Таким образом, белорусский язык играл очень значительную роль на этом историческом этапе, который до сих пор справедливо считается одним из важнейших периодов белорусской истории, и к которому неизменно обращаются современные исследователи при изучении целого спектра проблем и в поисках ответов на современные вопросы белорусской действительности: от истоков государственности до роли языка и белорусской идентичности. Однако эта, -исключительно высокая роль белорусского языка, к сожалению, впоследствии была утеряна, и, соответственно, не признавалась другими, сложившееся положение не могло способствовать и оформлению явно выраженной белорусской идентичности.
Исторически сложилось так, что на смену белорусскому языку в рамках одной и той же государственности пришел язык польский, который уже к концу XVI века (в частности, Т. Снайдер, 2010) стал единственным государственным языком (латынь также понемногу исчезала из официального оборота). Наряду с этим, – и это не менее существенно, польский язык стал языком элиты как всей Речи Посполитой, так и Великого Княжества Литовского, одновременно с этим став языком культуры, литературы и образования. Польский язык, таким образом, стал доминирующим, определящим «высшие» сферы: жизнедеятельность шляхты, а также образование и культуру. В таких условиях белорусский язык и литература заняли в течение скорого времени маргинальное место, отражая лишь фольклорные сценки из жизни белорусского крестьянства, т.е. они сомкнулись по сути с фольклором. Бесспорно, это не означало исчезновения самого языка, он, «как и наша история, никогда не исчезал, а просто шел по лабиринтам нашей коллективной национальной памяти».(А. Матафонов, 2010). В какой-то степени там он остается и теперь, и именно коллективная память движет нами, когда мы – не практикуя его в ежедневной жизни – в графе «родной язык» пишем – «белорусский».
Следующей проблемой является берущая начало в тот же, во многом судьбоносный период Великого Княжества Литовского, проблема появления стереотипа об исключительной польскости высшего сословия – шляхты. Эта проблема в основе своей происходит из факта определения этого сословия однозначно как польского. Бесспорно, оно и было польским с точки зрения культуры, ставшей, как мы видели, доминирующей к концу изучаемого периода.
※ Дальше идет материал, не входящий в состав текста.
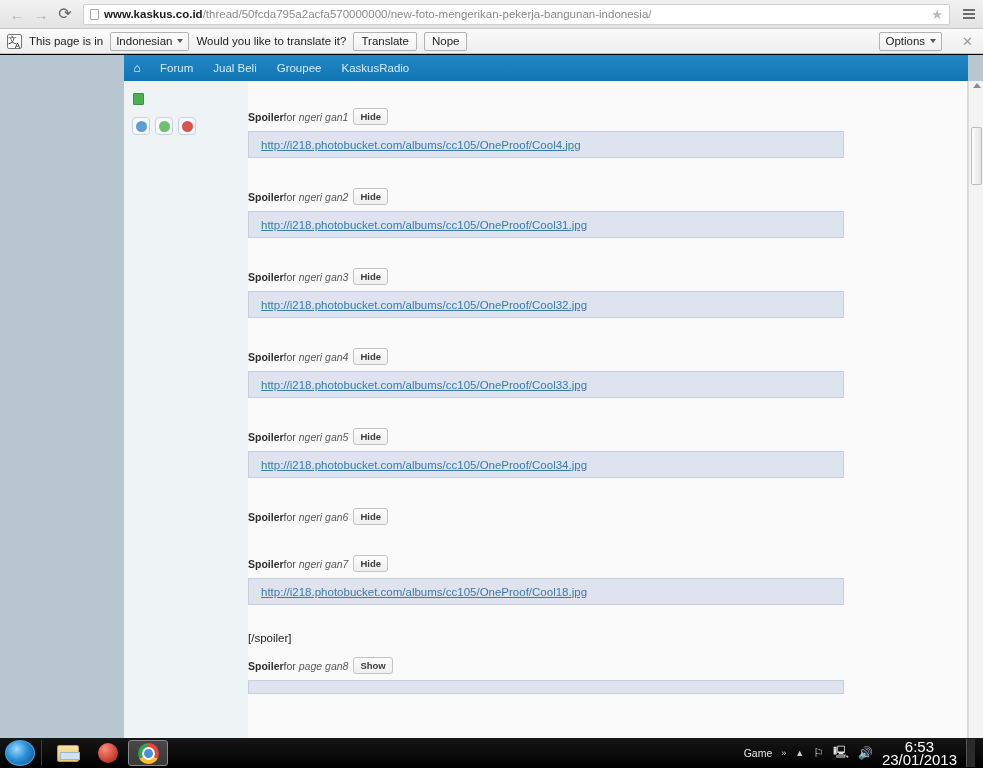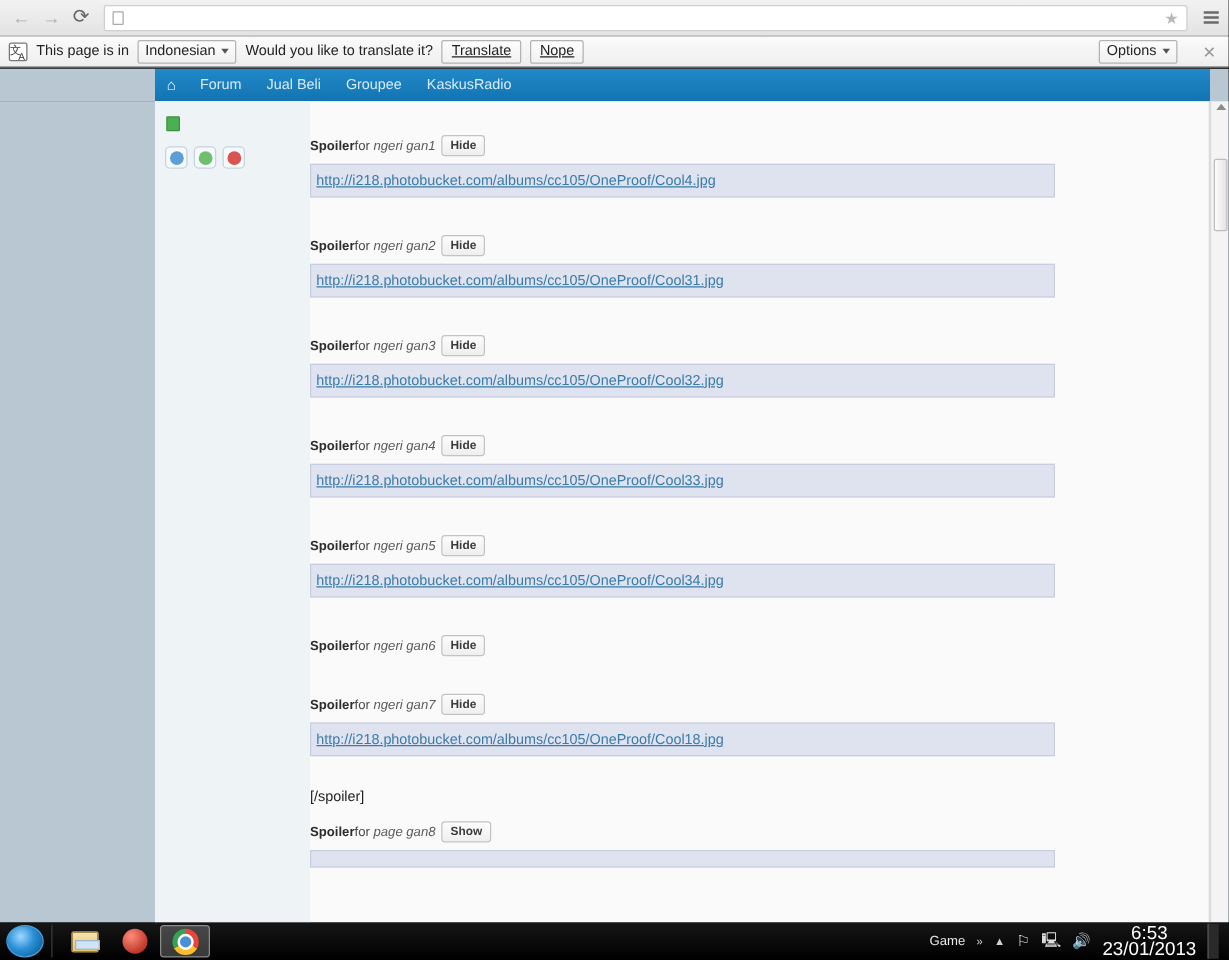--- a/index.html
+++ b/index.html
@@ -230,6 +230,7 @@
     <div class="nav-btn reload">⟳</div>
     <div class="omnibox">
       <span class="page-icon"></span>
+      <span class="omnibox-url"><b>www.kaskus.co.id</b><span>/thread/50fcda795a2acfa570000000/new-foto-mengerikan-pekerja-bangunan-indonesia/</span></span>
       <span class="star-icon">★</span>
     </div>
     <div class="menu-icon">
Его польскость также справедлива с точки зрения государственности, даже если мы имеем ввиду, что Великое Княжество Литовское в обладало определенной автономией в составе Речи Посполитой (последняя, как известно, существовала изначально как конфедерация, а затем как федерация двух ее составляющих: Великого Княжества Литовского и собственно Польши – Г.Т.). Все это, бесспорно, так. (Об этом чуть ниже).
Проблема здесь заключается однако в том, что при этом никак не учитывалось этническое происхождение шляхты, которое было различным. И, к сожалению, умаление или игнорирование этого факта привели к созданию исторических мифов, а также появлению и укоренению в исторической науке стереотипа об однозначной трактовке всего этого сословия как польского.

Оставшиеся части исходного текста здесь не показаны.